Operation Clean Sweep, a new program operated by the nonprofit Heaven Can Wait Animal Society, is helping Doug and others like him reduce the stray cat population.
“We got a grant from PetSmart Charities to spay or neuter up to 2,400 free-roaming/feral cats in a specific neighborhood,” said Judy Erickson, clinic director for Heaven Can Wait. “We had initially selected another area, but in April we switched to an area that includes all of the 89156 ZIP code and some of 89115.”
Heaven Can Wait chose the new area based on calls to animal control and turn-ins at the shelter. Both their initial area and the new area also were selected in part because they were in unincorporated Clark County, which allows registered colonies of feral cats under the Managed Care of Feral Cats ordinance enacted in October 2008. The program is designed to help feral cat caretakers connect and better manage feral cat colonies. The ordinance also provides a certain amount of legal protection for managed feral cat colonies.
“It’s really important for people who are taking care of feral cats to coordinate their efforts,” Erickson said. “If someone is trying to trap a cat and a neighbor across the street is leaving out food, the cat will just go there and avoid the trap.”
Cats finding food at another location are just one of the challenges presented in trapping. The traps are essentially a small catch with a pressure trigger near the back that drops the door over the entrance to the cage. Each trap can catch only one cat at a time, and there’s a tendency for the same cats, those that are particularly gullible or guileless, to be trapped over and over. To catch a colony of cats, several traps are needed, and even then there are times when the volunteers run into a particularly challenging cat.
“The other night I almost caught one I’d been trying to catch,” said Randy Albright, who cares for a colony near his home on a cul-de-sac near Lake Mead Boulevard. “But while she was sniffing around the entrance, another cat just reached up and swatted the door down. That’s not the first time that cat has done that, either.”
Generally the traps are set for the wee hours of the night when the cats are more active and the sun won’t beat down on a cat trapped in a cage. A blanket or other cloth over the cage helps to disguise it and provide a little cover for the captured animal.

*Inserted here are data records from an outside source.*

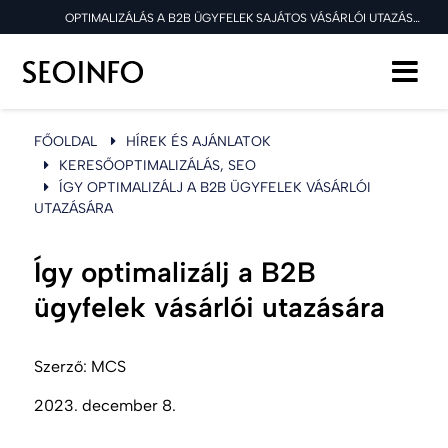
OPTIMALIZÁLÁS A B2B ÜGYFELEK SAJÁTOS VÁSÁRLÓI UTAZÁSÁRA
FŐOLDAL
HÍREK ÉS AJÁNLATOK
KERESŐOPTIMALIZÁLÁS, SEO
ÍGY OPTIMALIZÁLJ A B2B ÜGYFELEK VÁSÁRLÓI
UTAZÁSÁRA
Így optimalizálj a B2B
ügyfelek vásárlói utazására
Szerző:
MCS
2023. december 8.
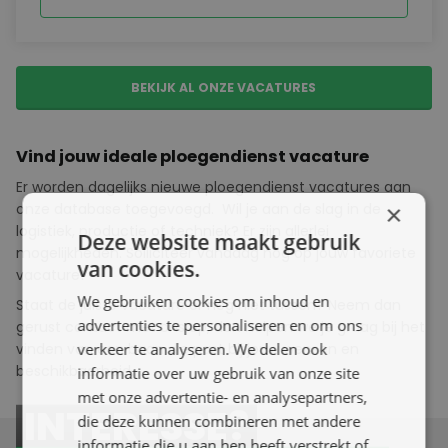
BEKIJK AL ONZE VACATURES
Vind jouw ideale ploegendienst vacature
Er worden dagelijks nieuwe ploegendienst vacatures aan
×
onze database toegevoegd.
Wil je aan de slag in de
logistiek, productie of techniek? Er zijn allerlei
Deze website maakt gebruik
mogelijkheden. Solliciteer vandaag nog op jouw favoriete
van cookies.
vacature!
We gebruiken cookies om inhoud en
Staat de juiste vacature er nog niet tussen? Neem dan
advertenties te personaliseren en om ons
gerust contact met ons op, dan helpen we je graag bij het
verkeer te analyseren. We delen ook
vinden van een baan die past bij jouw wensen en
beschikbaarheid.
informatie over uw gebruik van onze site
met onze advertentie- en analysepartners,
INTERESSE?
die deze kunnen combineren met andere
informatie die u aan hen heeft verstrekt of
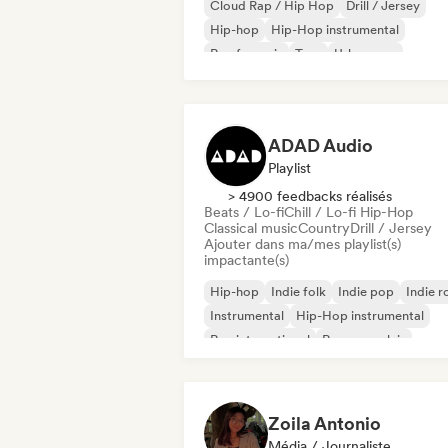
Cloud Rap / Hip Hop
Drill / Jersey
Hip-hop
Hip-Hop instrumental
Rap francais
Trap
Urban pop
Chill / Lo-fi Hip-Hop
ADAD Audio
Playlist
> 4900 feedbacks réalisés
Beats / Lo-fi
Chill / Lo-fi Hip-Hop
Classical music
Country
Drill / Jersey
Ajouter dans ma/mes playlist(s)
impactante(s)
Hip-hop
Indie folk
Indie pop
Indie r
Instrumental
Hip-Hop instrumental
Rap international
Rap en anglais
Zoila Antonio
Média / Journaliste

The goal of the program is to determine the effectiveness of mass sterilizations in reducing the overpopulation problem, but Heaven Can Wait does a little more than simply sterilize the cats. The group distributes traps to area residents and property managers who are interested in helping. These volunteers then bring the captured cats to Heaven Can Wait’s offices at 546 N. Eastern Ave., where the cats are given a quick checkup, spayed or neutered, receive vaccinations and then are held for 24 to 48 hours before being released to their original colony.
“We are working with the Las Vegas Valley Humane Society and the Community Cat Coalition of Clark County in this two-year project study,” Erickson said. “We were almost a year into the study when we had to switch locations. The timeline hasn’t been extended, so it will still wrap up two years from the start. We’re well on our way to reaching our goal at the new location.”
While Heaven Can Wait likes working with homeowners and managers because they know their territory and the colony, they also need additional volunteers to help colony caregivers who don’t have the means or ability to trap and transport cats.
Generally, Heaven Can Wait takes in captured feral cats between 9:30 and
10:30 a.m. and leaves the other hours for scheduled appointments with privately owned cats.
“We’re also offering residents of 89156 and 89115 a special price of $10 to spay, neuter and vaccinate their owned cats,” Erickson said. “As we all know, an owned cat today can easily become a stray or abandoned cat tomorrow.”
Albright and Doug are part of a growing segment of animal lovers who see the feral and stray problem compounded by the foreclosure crisis, and they aren’t comfortable taking cats to an animal shelter where the chances of euthanasia are great.
There was a time when the shelters had an easier time adopting out animals, but the numbers of strays in the valley has overwhelmed them.
“We had one guy who moved out and left his dog in the home without power or air conditioning,” Doug said. “It was 115 degrees outside the trailer. We were able to save that dog, and one of the other residents took it in. People move out all the time and just leave their pets behind. It doesn’t even surprise me anymore.”